Childhood's End : "Too cosmic." Whatever that meant.
Niven and Benford and Brin: "Is this stuff only for physics majors, or what?"
Flowers for Algernon : "Saw it in the movies as Charly . And what gives? That so-called novel was a short story in the anthology you listed. How could it be both a novel and a short story?"
I didn't want to know what else he thought of the Science Fiction Hall of Fame , but he told me anyway: "Yeah, old Twilight Zones , right? Those stories were old before I was born!"
I don't know if Dave knew how much he hurt me. I had spent a good chunk of my life reading this stuff, and he trashed them with abandon. But it wasn't the stories. It was him, the jerk. I didn't recommend any more SF to Dave that day.
Later I thought, maybe you had to grow up reading this stuff. All the other people I know who are really hooked on SF have been reading it since adolescence. SF and I grew up together. Can someone in their twenties just jump right in and get the same pleasure? The conventions and clichés that are familiar to us fans may be unknown, or perhaps maybe too familiar to the TV generation. It's a different mindset.

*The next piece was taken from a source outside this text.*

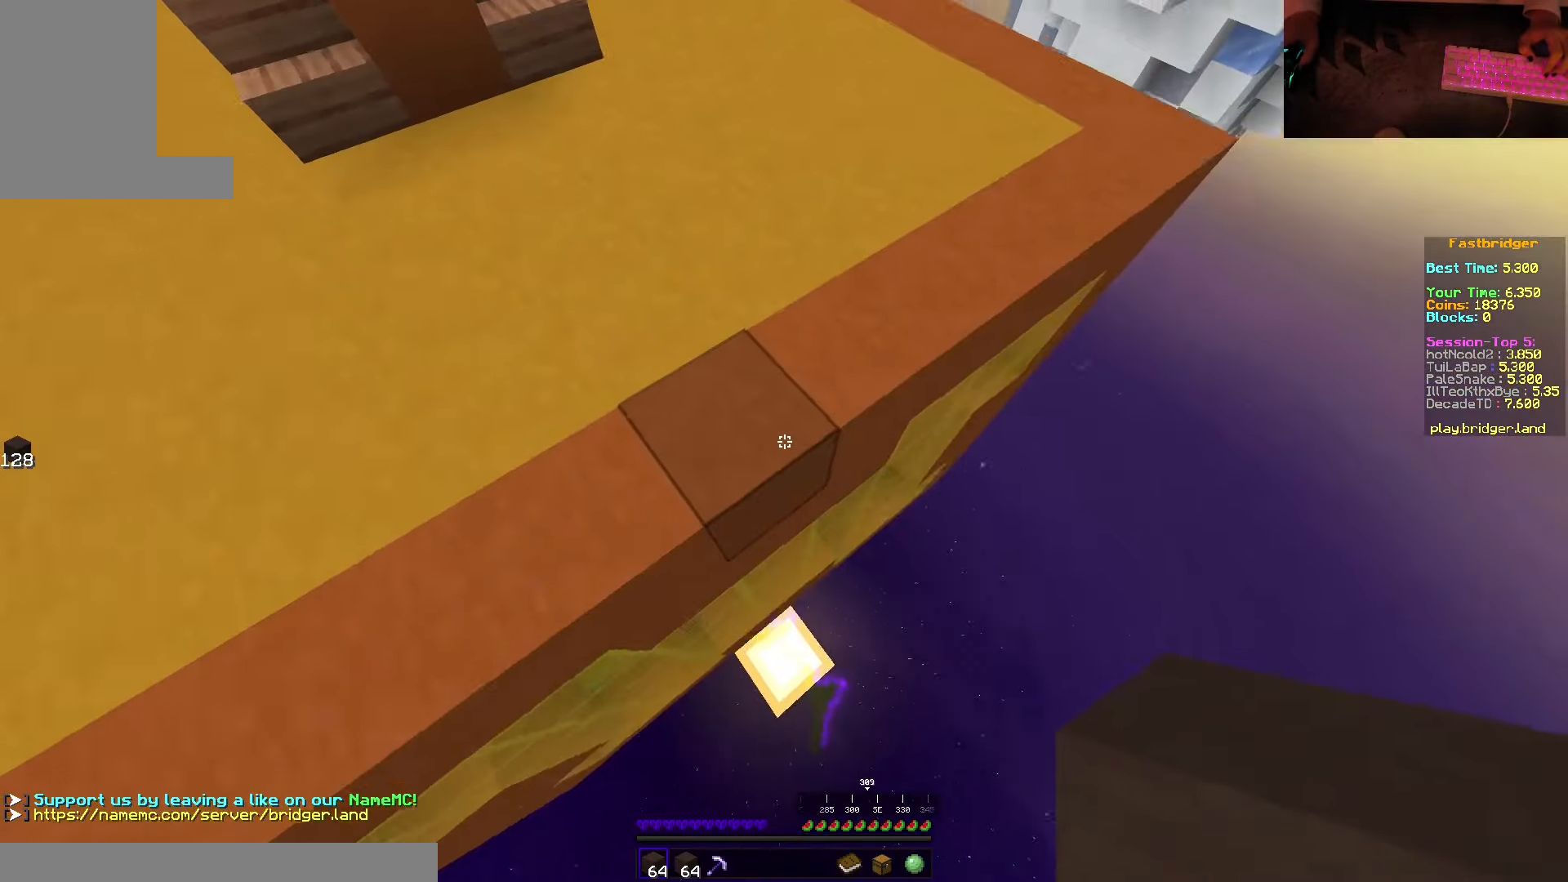
{"keys": ["d", "s", "space"], "mouse": ["right"], "events": [[134, "mouse_right", "down"], [167, "mouse_right", "up"], [234, "mouse_right", "down"], [300, "mouse_right", "up"], [350, "mouse_right", "down"]]}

Then again, maybe there's a corollary to Sturgeon's law: Yes, 90% of everything is crap, but you don't necessarily recognize the great, the incredibly important 10% for what it is unless you've spent some time slogging through that other 90%. I had spent plenty of time slogging. Dave had not.
I noticed Dave, a few weeks later, reading as usual in the lounge, but with a difference. This time I could see in his face that he was totally engrossed in his book and enjoying it. He was turning pages at a furious clip. I got up from my little nook to casually stroll by and see what it was he was reading. Even from halfway across the room, Perry Rhodan's chiseled features were instantly recognizable on the paperback's cover. I hoped Dave was just slogging.